Article
Poor openBLAS performance for large matrix multiply?

I am new to Julia and not an experienced programmer. Playing with things and trying simple benchmarks for my new Ryzen 9950x. This one rises a question:

using MKL
using CUDA, LinearAlgebra, Pkg, BenchmarkTools
 let N = 449*10^2
           A = randn(N, N)
           B = randn(N, N)
           C = zeros(N, N)
            @btime mul!($C, $A, $B)
        end;

Mkl library provides fair performance with about 54 GB ram usage and more than half of CPU threads utilization. Output:
177.625 s (0 allocations: 0 bytes)
Total cell evaluation is 545 s.
But using openBLAS for this problem takes forever to complete, it only use one core!

image991×472 45.7 KB

What do I not understand about openBLAS? How to force it for better utilization?
Does MKL use AVX-512 here and how to verify it? And are we see AOCL.jl for AMD CPU’s in near future?

It’s possible that OpenBlas doesn’t know what to do with zen5 and is just throwing it a generic codepath. @celrods24 do you know what’s going on here?

Set the environment variable OPENBLAS_VERBOSE=2 before starting julia, to see what coretype is OpenBLAS using. Alternatively (but it’s more verbose):

julia> using LinearAlgebra, OpenBLAS_jll

julia> strip(unsafe_string(ccall((BLAS.@blasfunc(openblas_get_config), libopenblas), Ptr{UInt8}, () )))
"OpenBLAS 0.3.23  USE64BITINT DYNAMIC_ARCH NO_AFFINITY Haswell MAX_THREADS=512"

Also, check with LinearAlgebra.BLAS.get_num_threads() the number of threads when you’re running the code with OpenBLAS vs MKL, in case there’s any difference, and if so you can change the number of threads with LinearAlgebra.BLAS.set_num_threads.

Listed records
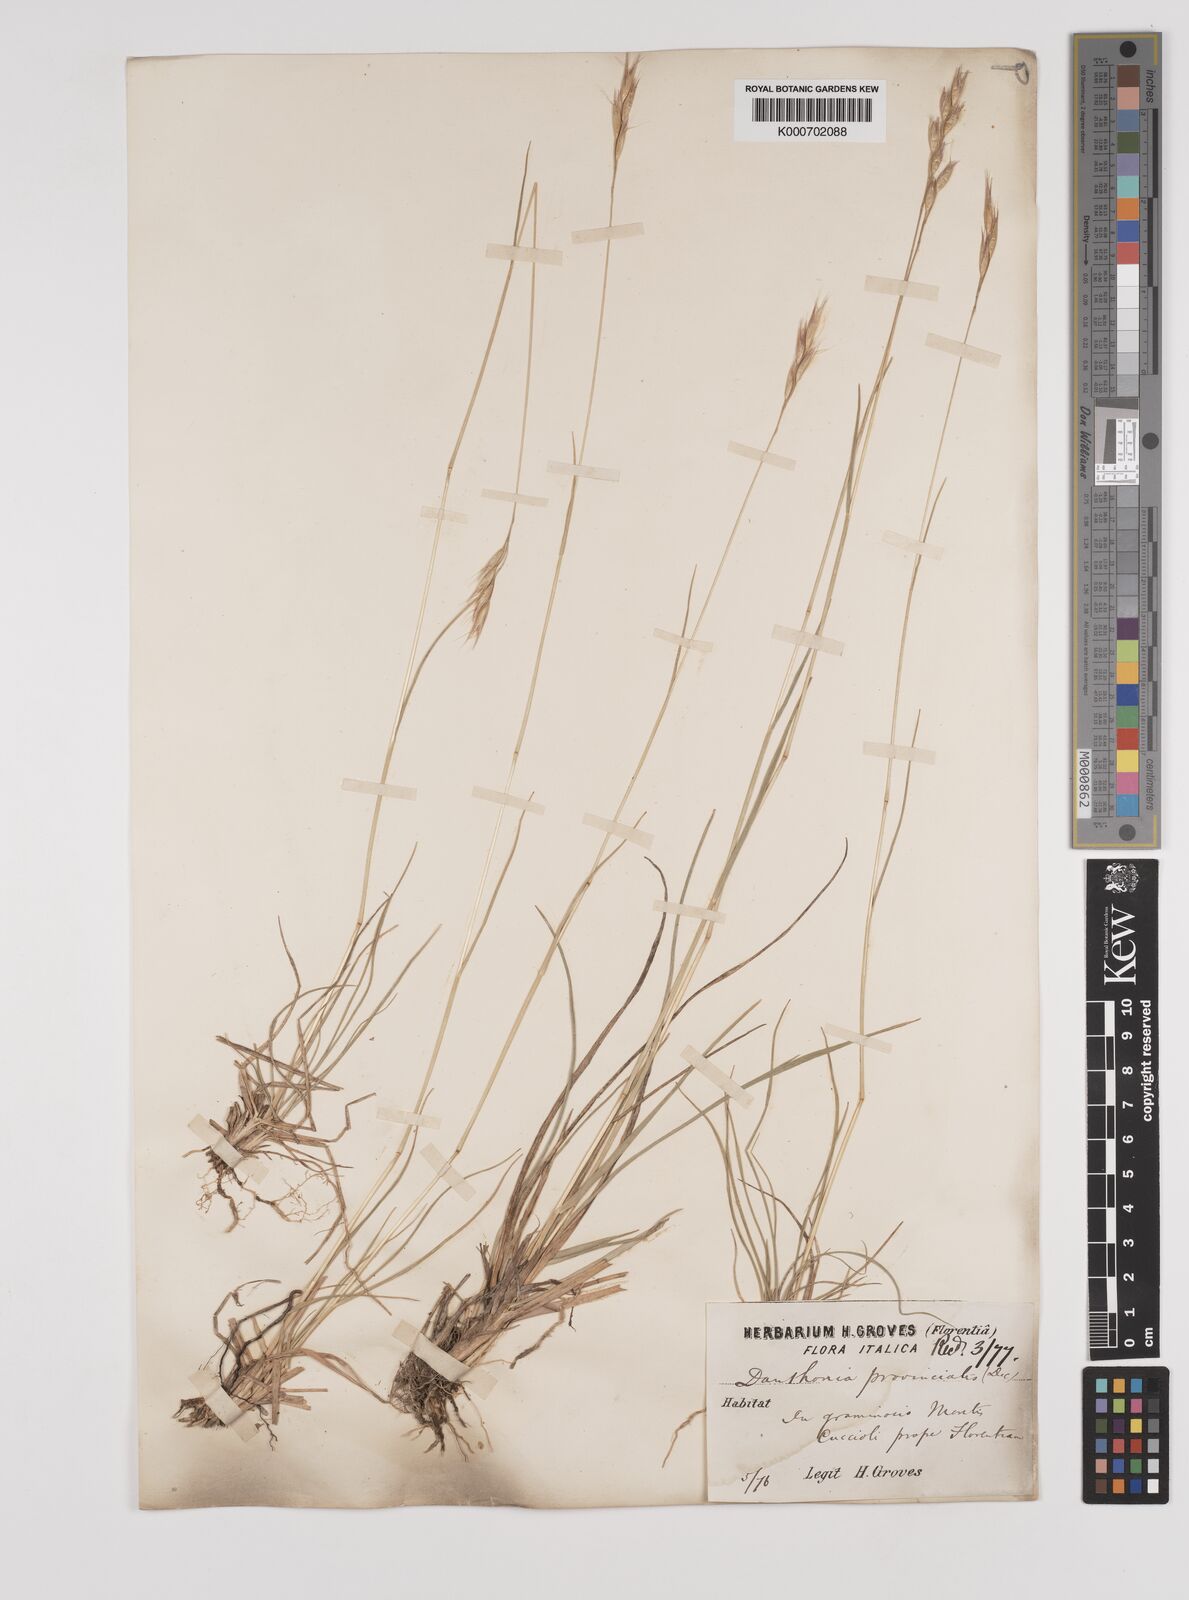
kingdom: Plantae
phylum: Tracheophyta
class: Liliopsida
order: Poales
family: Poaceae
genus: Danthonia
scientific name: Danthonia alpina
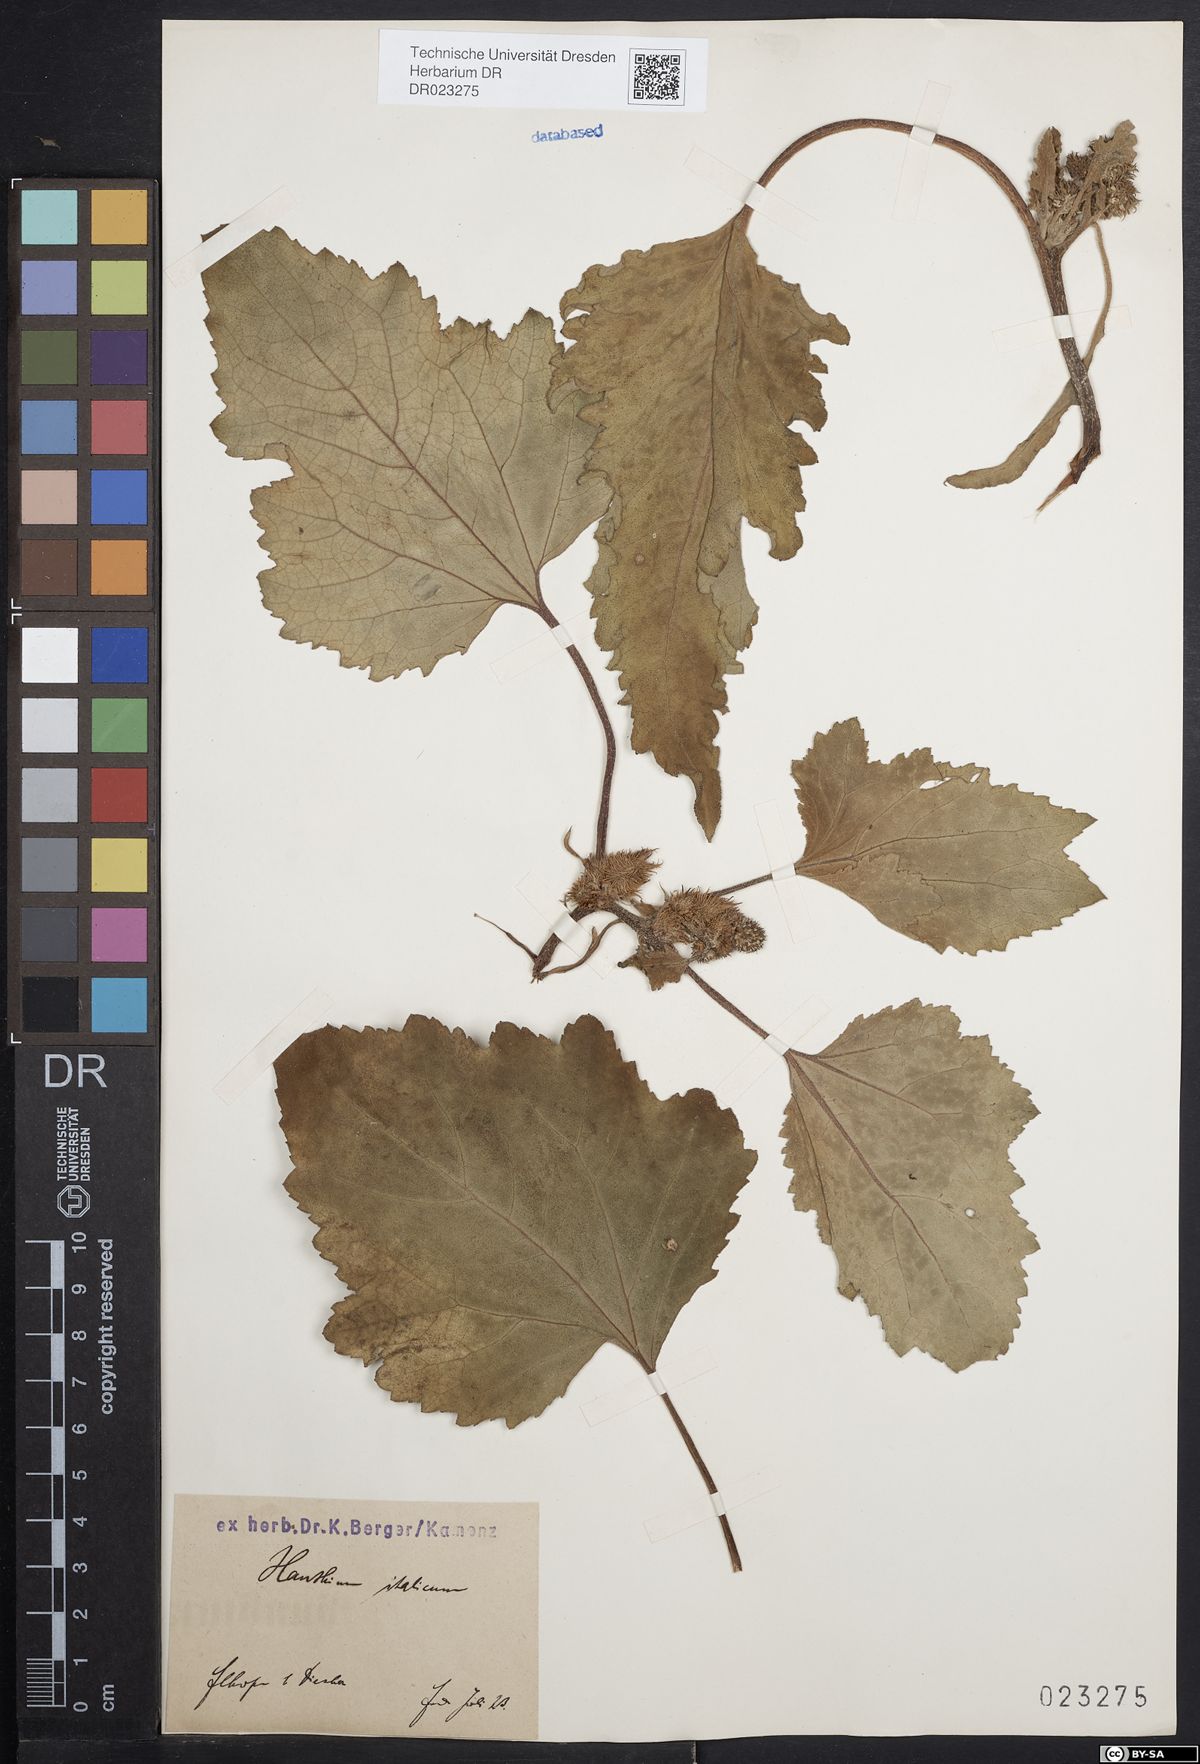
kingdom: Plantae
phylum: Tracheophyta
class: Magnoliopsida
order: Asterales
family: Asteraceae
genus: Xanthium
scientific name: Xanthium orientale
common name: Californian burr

--

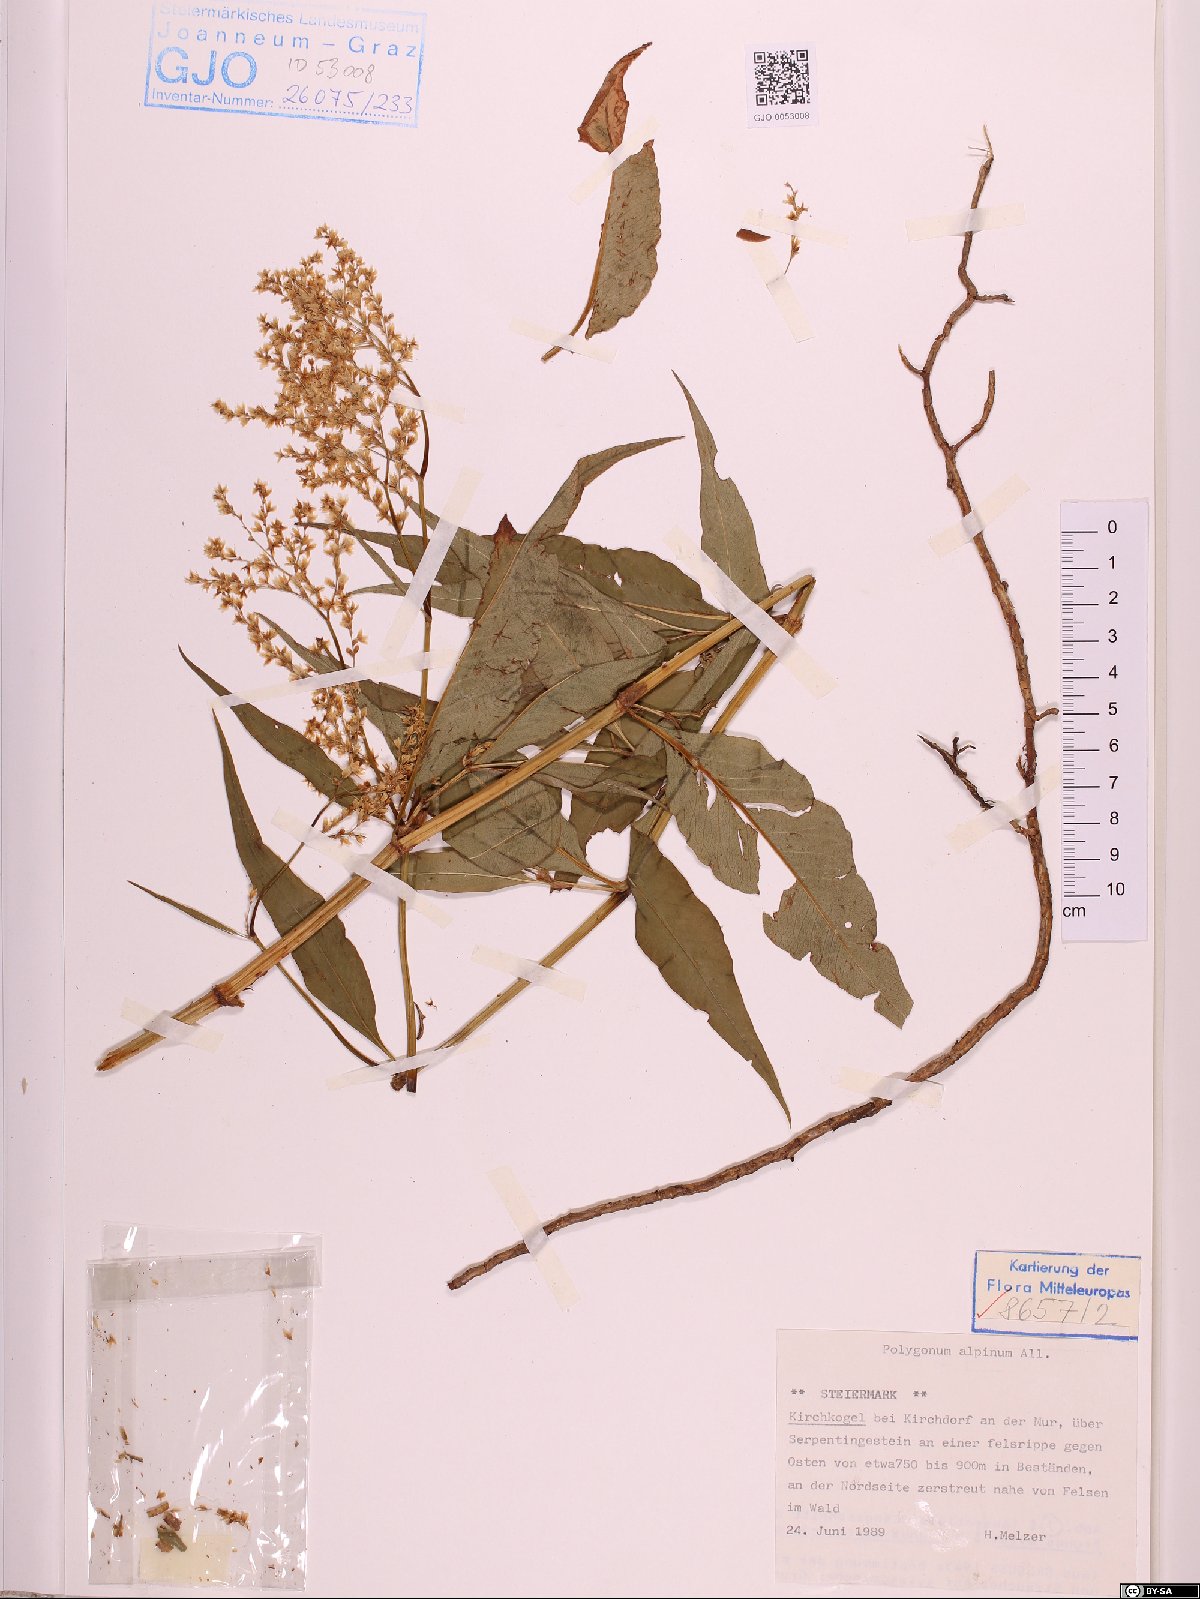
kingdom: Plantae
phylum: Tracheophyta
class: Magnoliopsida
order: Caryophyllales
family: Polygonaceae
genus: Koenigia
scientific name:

Directive
In the forum thread about OpenBLAS performance, which environment variable should be set before starting Julia to see which core type OpenBLAS is using?

Correct result
OPENBLAS_VERBOSE=2